4月24日、日本軍は南風原陸軍病院の糸数分室としてアブチラガマを使用することになりました。
ひめゆり部隊の女子学生たちとともに、重傷患者が次々と運ばれ、
もともと住民の避難壕として使われていたこの壕は、たちまち騒然とした雰囲気に包まれていきます。
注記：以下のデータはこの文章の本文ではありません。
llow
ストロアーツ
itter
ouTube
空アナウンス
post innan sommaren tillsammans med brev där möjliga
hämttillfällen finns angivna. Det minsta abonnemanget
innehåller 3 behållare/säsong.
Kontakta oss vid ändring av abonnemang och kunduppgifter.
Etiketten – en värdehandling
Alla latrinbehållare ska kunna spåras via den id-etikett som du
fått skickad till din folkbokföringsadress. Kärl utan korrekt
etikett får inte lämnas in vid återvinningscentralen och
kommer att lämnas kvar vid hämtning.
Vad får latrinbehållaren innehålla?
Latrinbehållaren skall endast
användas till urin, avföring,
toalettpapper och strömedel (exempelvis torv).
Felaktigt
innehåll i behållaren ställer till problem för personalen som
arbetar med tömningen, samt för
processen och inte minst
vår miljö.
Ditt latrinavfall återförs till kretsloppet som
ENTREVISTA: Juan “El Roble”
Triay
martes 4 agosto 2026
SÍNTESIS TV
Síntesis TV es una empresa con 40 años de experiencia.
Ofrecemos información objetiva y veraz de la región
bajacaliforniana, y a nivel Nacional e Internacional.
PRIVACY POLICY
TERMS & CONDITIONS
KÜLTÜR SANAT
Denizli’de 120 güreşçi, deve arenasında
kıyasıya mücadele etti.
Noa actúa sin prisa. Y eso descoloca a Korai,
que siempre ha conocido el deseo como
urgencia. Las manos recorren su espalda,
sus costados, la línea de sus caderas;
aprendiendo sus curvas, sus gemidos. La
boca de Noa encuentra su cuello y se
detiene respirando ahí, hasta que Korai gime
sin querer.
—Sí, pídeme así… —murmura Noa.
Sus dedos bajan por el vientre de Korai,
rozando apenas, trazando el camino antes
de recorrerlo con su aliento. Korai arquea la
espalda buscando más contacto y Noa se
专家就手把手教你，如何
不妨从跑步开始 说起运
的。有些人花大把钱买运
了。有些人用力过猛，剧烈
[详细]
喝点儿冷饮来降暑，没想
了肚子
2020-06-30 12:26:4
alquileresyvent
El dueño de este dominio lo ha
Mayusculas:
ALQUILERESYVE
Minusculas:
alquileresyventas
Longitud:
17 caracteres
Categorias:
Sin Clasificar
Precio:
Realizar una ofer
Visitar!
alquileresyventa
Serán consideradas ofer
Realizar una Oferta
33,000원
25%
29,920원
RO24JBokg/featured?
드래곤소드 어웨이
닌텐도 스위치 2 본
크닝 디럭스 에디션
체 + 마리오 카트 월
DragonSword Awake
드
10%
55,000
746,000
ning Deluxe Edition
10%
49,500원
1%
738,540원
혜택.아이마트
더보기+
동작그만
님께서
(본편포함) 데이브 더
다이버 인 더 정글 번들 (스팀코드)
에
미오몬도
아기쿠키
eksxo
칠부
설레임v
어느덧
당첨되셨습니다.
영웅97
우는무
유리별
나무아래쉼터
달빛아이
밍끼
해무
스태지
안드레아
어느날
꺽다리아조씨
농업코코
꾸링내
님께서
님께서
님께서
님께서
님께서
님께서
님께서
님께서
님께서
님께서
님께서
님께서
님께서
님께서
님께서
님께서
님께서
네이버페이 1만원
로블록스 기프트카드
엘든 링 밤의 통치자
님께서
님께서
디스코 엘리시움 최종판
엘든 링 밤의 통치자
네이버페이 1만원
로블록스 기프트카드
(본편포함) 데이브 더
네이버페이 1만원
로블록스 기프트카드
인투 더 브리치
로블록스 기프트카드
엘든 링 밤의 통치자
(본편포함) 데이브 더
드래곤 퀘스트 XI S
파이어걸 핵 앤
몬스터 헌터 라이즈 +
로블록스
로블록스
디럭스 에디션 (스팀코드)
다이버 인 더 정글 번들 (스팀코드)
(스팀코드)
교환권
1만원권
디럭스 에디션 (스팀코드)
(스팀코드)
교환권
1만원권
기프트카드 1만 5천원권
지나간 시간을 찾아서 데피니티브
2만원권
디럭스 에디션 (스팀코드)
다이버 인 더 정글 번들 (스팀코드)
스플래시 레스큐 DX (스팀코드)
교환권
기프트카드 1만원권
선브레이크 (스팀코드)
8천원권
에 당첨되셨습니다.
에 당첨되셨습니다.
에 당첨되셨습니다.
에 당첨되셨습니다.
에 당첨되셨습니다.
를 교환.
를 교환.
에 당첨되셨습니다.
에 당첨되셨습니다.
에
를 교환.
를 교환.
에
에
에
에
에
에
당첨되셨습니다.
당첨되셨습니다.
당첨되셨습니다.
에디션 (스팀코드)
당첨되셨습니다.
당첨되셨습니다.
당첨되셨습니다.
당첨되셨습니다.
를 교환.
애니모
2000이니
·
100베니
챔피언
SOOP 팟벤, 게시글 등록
5月25日、米軍の侵攻とともに糸数分室は解散となりましたが、住民とともに一部の兵士や重傷患者が残ることになりました。
米軍は、壕に馬乗り攻撃を仕掛け、岩盤に穴を開けてはガソリンや黄燐弾を投げ込んできます。
兵士たちが壕内の安全な場所に居座っていたため、住民側に大きな犠牲が出たそうです。
壕内の天井には、米軍の爆弾により吹き飛ばされた一斗缶が、50年以上たった今もべったりと張り付いています。

やがて6月に入り、沖縄戦が終結を迎えます。
地上では、捕虜となった住民たちが収容所での生活を始めた頃、壕ではまだ依然として戦争が続いていました。
大量の爆雷を用意して玉砕を計画していた兵士たちに、地上の住民が降伏を呼びかけます。
しかし、敗戦を信じようとしない日本軍は、壕内の住民に命じ、地上の人びとを殺させたのです。
こうして、住民が同じ部落の住民を殺すという、惨劇が繰り広げられることになったのです。
アブチラガマに隠れていたすべての兵士が投降したのは、終戦後の9月でした。

MAP


   
壕入り口付近
入り口は、民家の塀の脇に用水か井戸の様に口を開けています。
傾斜は急で、足下が悪いため、降りるには十分な注意が必用です。
壕の内部には、手術室跡、病室跡などが見られます。
中心部分には天井も高く、2階建ての病室が建っていたという話も伝えられています。

   
壕内部にある井戸(写真左)と天井に残る黄燐弾の跡(写真右)



現在の出口付近
壕内部より螺旋階段が設置され、安全に行き来できるようになりましたが、
そのため、壕の外見は当時の様子からはほど遠い姿になってしまいました。